Records for this exercise:
Segment Open

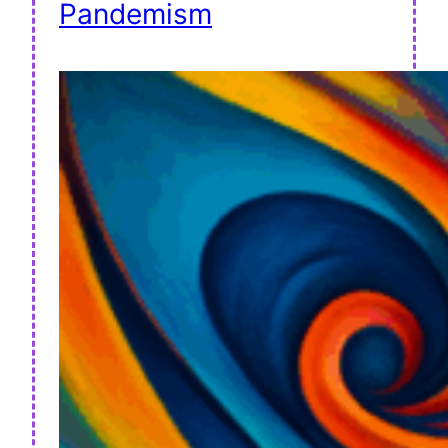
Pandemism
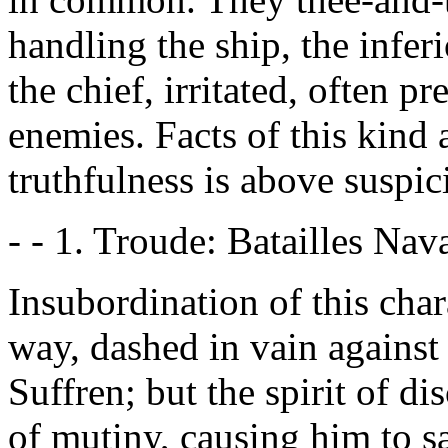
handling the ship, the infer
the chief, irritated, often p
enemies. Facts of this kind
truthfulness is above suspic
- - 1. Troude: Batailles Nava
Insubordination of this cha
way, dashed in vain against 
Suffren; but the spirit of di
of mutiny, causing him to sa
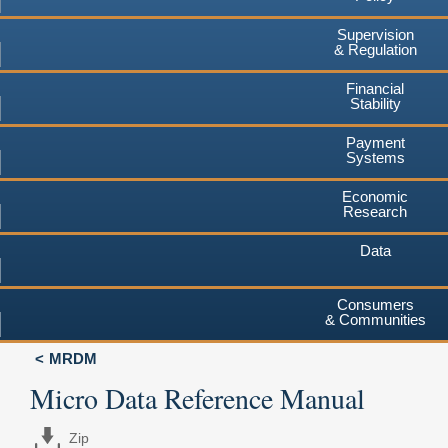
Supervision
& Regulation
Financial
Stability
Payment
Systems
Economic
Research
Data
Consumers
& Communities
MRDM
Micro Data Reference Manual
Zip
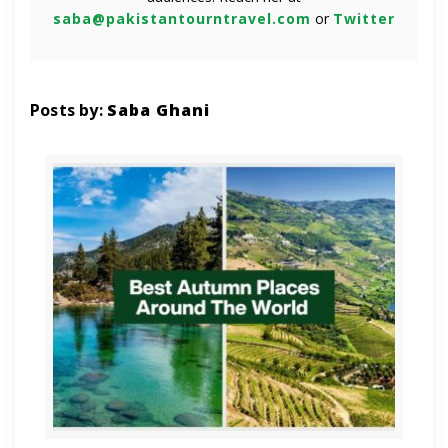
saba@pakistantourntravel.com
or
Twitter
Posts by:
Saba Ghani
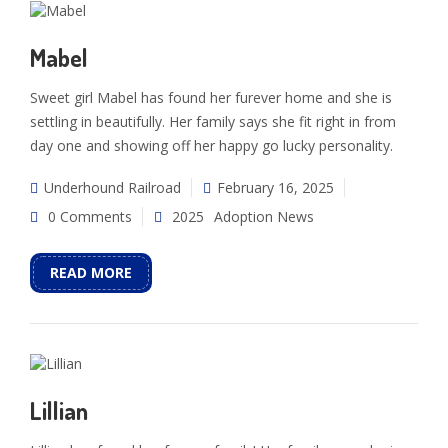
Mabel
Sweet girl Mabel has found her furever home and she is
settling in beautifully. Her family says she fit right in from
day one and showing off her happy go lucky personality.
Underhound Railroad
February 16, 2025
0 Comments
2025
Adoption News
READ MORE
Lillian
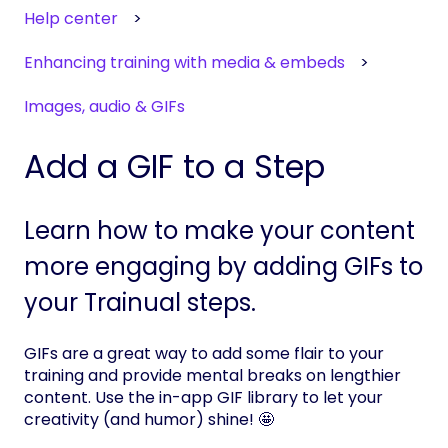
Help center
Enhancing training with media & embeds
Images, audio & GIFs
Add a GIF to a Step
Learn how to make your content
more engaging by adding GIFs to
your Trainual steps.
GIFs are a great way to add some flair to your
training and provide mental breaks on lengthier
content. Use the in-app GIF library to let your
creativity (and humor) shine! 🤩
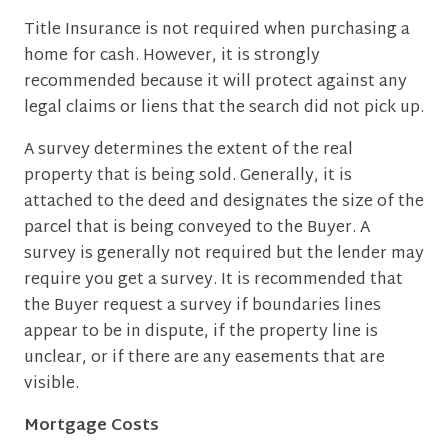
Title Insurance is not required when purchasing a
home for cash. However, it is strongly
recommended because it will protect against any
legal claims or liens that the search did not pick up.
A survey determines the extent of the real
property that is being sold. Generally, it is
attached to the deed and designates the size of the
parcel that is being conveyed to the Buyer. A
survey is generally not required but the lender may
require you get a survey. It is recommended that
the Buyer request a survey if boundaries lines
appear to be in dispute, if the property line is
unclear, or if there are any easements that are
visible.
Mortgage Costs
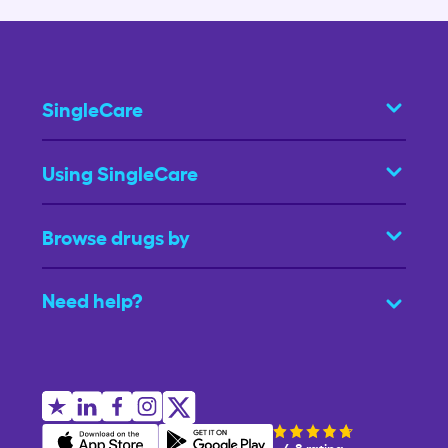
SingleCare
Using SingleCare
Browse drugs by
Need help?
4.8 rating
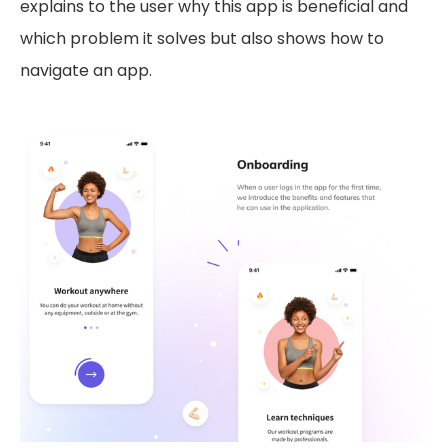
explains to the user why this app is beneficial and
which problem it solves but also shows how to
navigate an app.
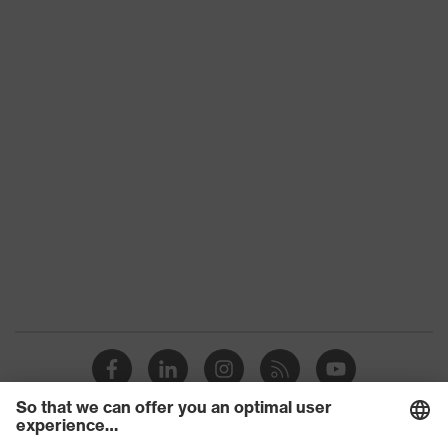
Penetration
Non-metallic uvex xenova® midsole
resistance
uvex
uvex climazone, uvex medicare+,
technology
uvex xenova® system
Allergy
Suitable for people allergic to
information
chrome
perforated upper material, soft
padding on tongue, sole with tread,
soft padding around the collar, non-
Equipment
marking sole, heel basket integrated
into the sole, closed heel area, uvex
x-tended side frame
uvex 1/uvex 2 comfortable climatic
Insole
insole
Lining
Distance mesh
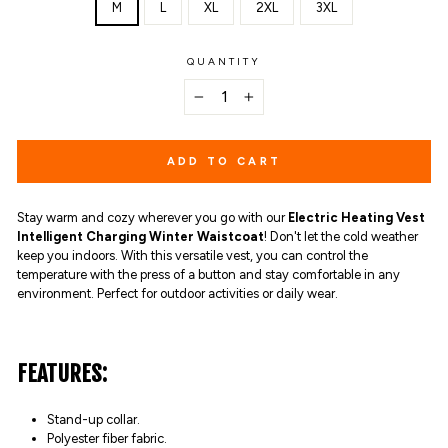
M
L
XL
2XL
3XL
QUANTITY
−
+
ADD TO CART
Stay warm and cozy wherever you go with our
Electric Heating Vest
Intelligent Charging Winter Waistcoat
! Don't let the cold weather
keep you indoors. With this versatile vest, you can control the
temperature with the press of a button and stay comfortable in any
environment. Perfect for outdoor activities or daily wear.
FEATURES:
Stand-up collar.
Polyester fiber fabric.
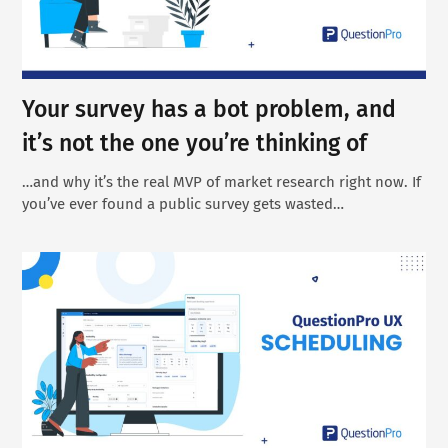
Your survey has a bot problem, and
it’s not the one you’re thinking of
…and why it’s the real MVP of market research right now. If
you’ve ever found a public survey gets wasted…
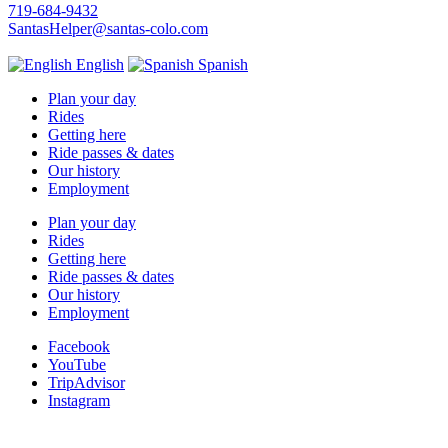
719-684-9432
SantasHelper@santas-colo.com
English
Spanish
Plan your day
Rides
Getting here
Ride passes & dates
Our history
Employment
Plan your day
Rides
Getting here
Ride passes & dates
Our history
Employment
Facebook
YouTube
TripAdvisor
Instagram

Segment Closed

What you are asked to do:
Word for word, restate the lines above from the first through the one that contains "Sweet girl Mabel", and exclude all pictures.

Task answer:
Pandemism
handling the ship, the infer
the chief, irritated, often p
enemies. Facts of this kind
truthfulness is above suspic
- - 1. Troude: Batailles Nava
Insubordination of this cha
way, dashed in vain against 
Suffren; but the spirit of di
of mutiny, causing him to sa
Supervision
& Regulation
Financial
Stability
Payment
Systems
Economic
Research
Data
Consumers
& Communities
MRDM
Micro Data Reference Manual
Zip
saba@pakistantourntravel.com
or
Twitter
Posts by:
Saba Ghani
Mabel
Sweet girl Mabel has found her furever home and she is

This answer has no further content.